Denizli

Ay: “Engelli hakları, insan haklarının ayrılmaz bir parçasıdır”

Altı Nokta Körler Derneği Denizli Şubesi Başkanı Kamil Ay, 10 Aralık İnsan Hakları Günü dolayısıyla yayımladığı mesajda, “Engelli hakları, insan haklarının ayrılmaz bir parçasıdır ve bu iki kavram birbirinden ayrı düşünülemez. Bu nedenle insan haklarının korunması ve geliştirilmesi, aynı zamanda engelli bireylerin haklarının da tam anlamıyla güvence altına alınması anlamına gelmektedir” ifadelerini kullandı.

Denizli Haber - Altı Nokta Körler Derneği Denizli Şubesi Başkanı Kamil Ay, 10 Aralık İnsan Hakları Günü dolayısıyla yayımladığı basın bildirisinde, insan onurunun, eşitlik ve özgürlüğün; yalnızca hukuki metinlerde yer alan kavramlar değil, günlük yaşamın her alanında somut şekilde hissedilmesi gereken evrensel haklar olduğunu vurguladı. Ay, bu hakların güvence altına alınmasının devletin, kurumların ve toplumun ortak sorumluluğu olduğunu dile getirerek, “Engelli hakları, insan haklarının ayrılmaz bir parçasıdır ve bu iki kavram birbirinden ayrı düşünülemez. Bu nedenle insan haklarının korunması ve geliştirilmesi, aynı zamanda engelli bireylerin haklarının da tam anlamıyla güvence altına alınması anlamına gelmektedir” dedi.

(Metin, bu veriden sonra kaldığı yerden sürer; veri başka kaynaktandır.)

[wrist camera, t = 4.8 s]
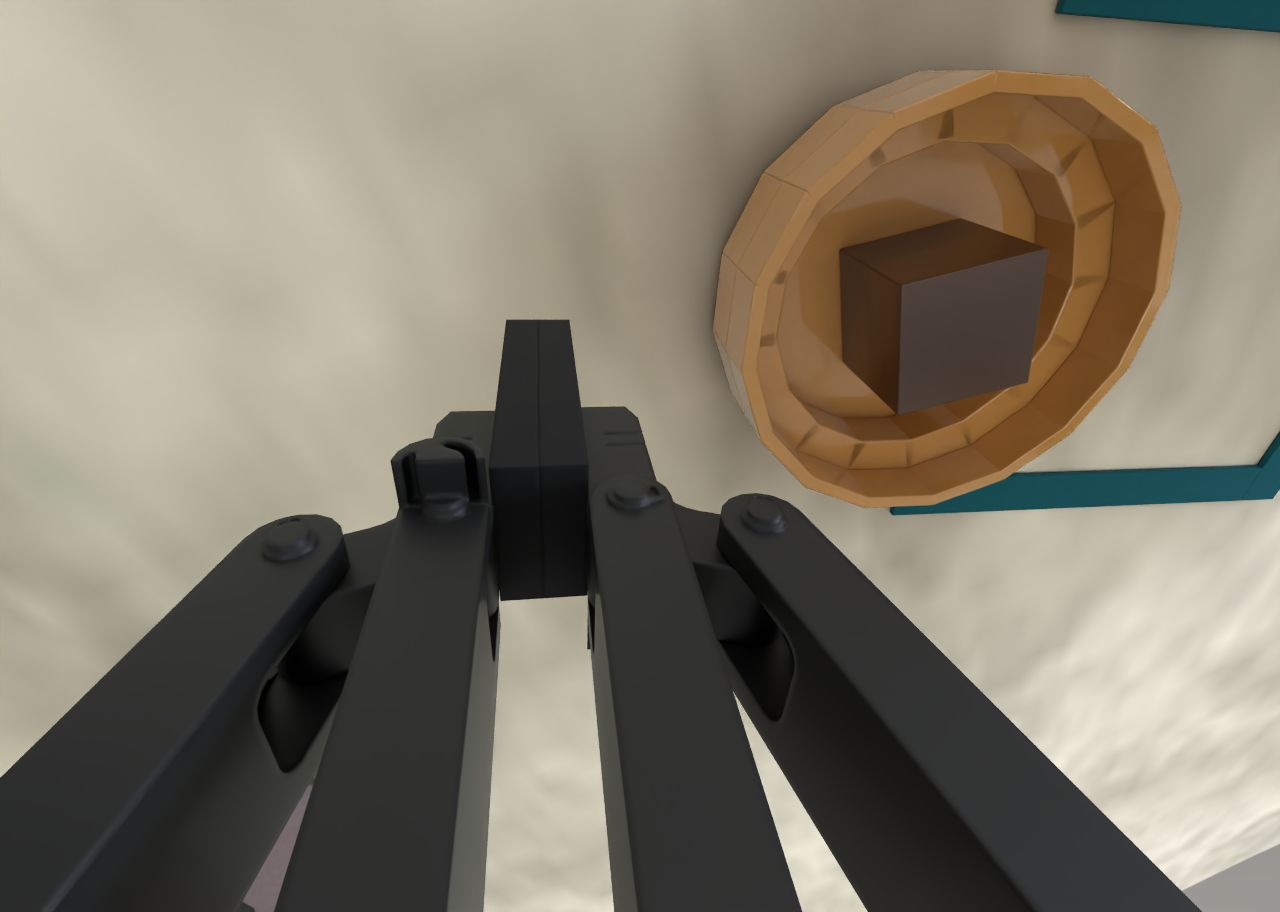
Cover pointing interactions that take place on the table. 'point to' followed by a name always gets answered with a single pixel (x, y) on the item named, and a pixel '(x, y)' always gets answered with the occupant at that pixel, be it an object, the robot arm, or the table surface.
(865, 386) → the bowl
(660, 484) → the robot arm
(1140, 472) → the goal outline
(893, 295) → the walnut block
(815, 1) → the table surface
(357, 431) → the table surface
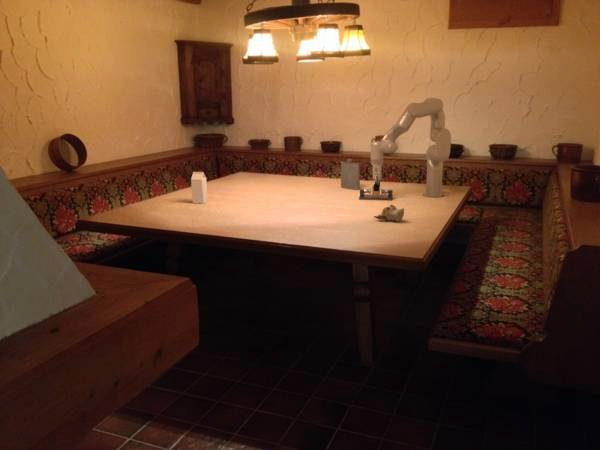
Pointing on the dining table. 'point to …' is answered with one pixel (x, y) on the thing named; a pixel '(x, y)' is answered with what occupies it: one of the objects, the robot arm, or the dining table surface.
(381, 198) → the shaft rig
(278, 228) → the dining table surface
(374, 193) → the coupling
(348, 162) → the hip flask
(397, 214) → the ceramic sculpture
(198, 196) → the milk carton
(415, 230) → the dining table surface
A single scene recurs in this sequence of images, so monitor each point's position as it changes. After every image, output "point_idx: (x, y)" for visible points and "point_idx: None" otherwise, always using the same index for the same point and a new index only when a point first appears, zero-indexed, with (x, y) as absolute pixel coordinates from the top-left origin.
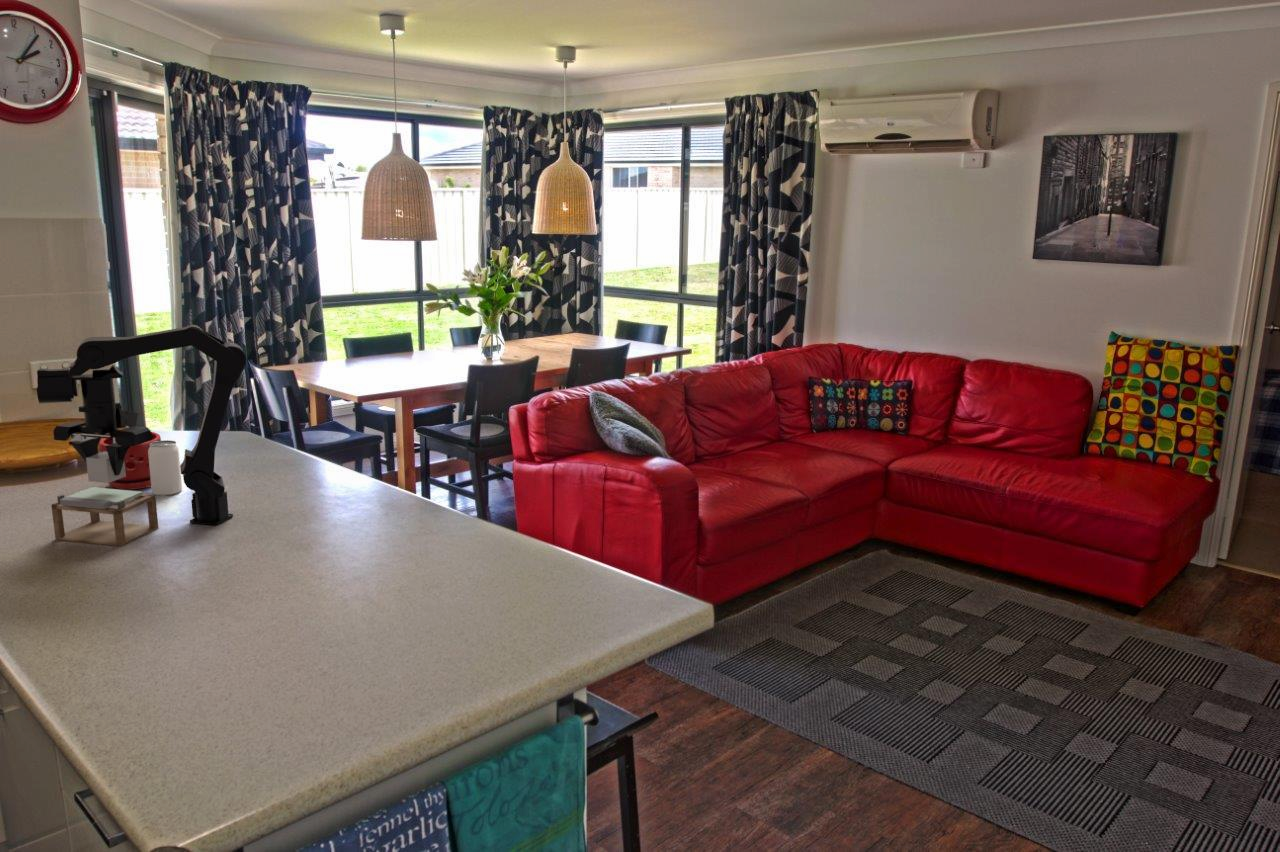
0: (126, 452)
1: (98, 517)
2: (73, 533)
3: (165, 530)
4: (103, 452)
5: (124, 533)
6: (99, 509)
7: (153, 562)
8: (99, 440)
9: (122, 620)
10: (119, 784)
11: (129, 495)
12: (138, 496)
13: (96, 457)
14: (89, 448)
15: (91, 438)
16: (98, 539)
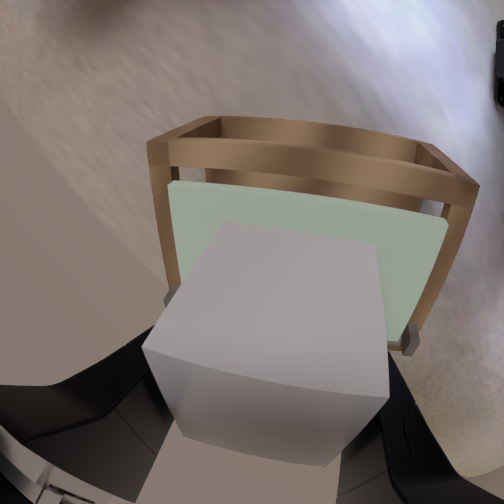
0: (439, 452)
1: (216, 124)
2: None
3: (457, 161)
4: (165, 371)
5: None
6: None
7: (473, 337)
8: (56, 434)
9: (453, 429)
10: (463, 474)
11: (412, 277)
12: (414, 195)
13: (236, 444)
14: (136, 452)
15: (67, 479)
16: None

"Devletlere açık ve bağlayıcı görevler yüklemektedir"

Ay, Türkiye’nin, Birleşmiş Milletler İnsan Hakları Evrensel Beyannamesi’nin kabul edildiği 10 Aralık 1948’in mirasını taşırken, aynı zamanda Birleşmiş Milletler Engelli Hakları Sözleşmesi’ni (CRPD) 2008 yılında imzalayıp onaylayarak engelli bireylerin haklarını koruma konusunda uluslararası taahhüt altına girdiğine değinerek, “Bu sözleşme, 50 maddeden oluşan kapsamlı bir insan hakları belgesidir ve ayrımcılığın kaldırılması, erişilebilirlik, bağımsız yaşama katılım, bilgiye erişim, eğitime ve istihdama eşit katılım gibi temel hakları güvence altına alır. CRPD’nin; Erişilebilirlik, Bağımsız Yaşam ve Topluma Dahil Olma, Düşünce ve İfade Özgürlüğü ile Bilgiye Erişim, Eğitim, İş ve İstihdam ve Siyasal Yaşama Katılım gibi hükümleri, engellilerin hayatın her alanında eşit yurttaşlar olarak var olabilmesi için devletlere açık ve bağlayıcı görevler yüklemektedir” şeklinde konuştu.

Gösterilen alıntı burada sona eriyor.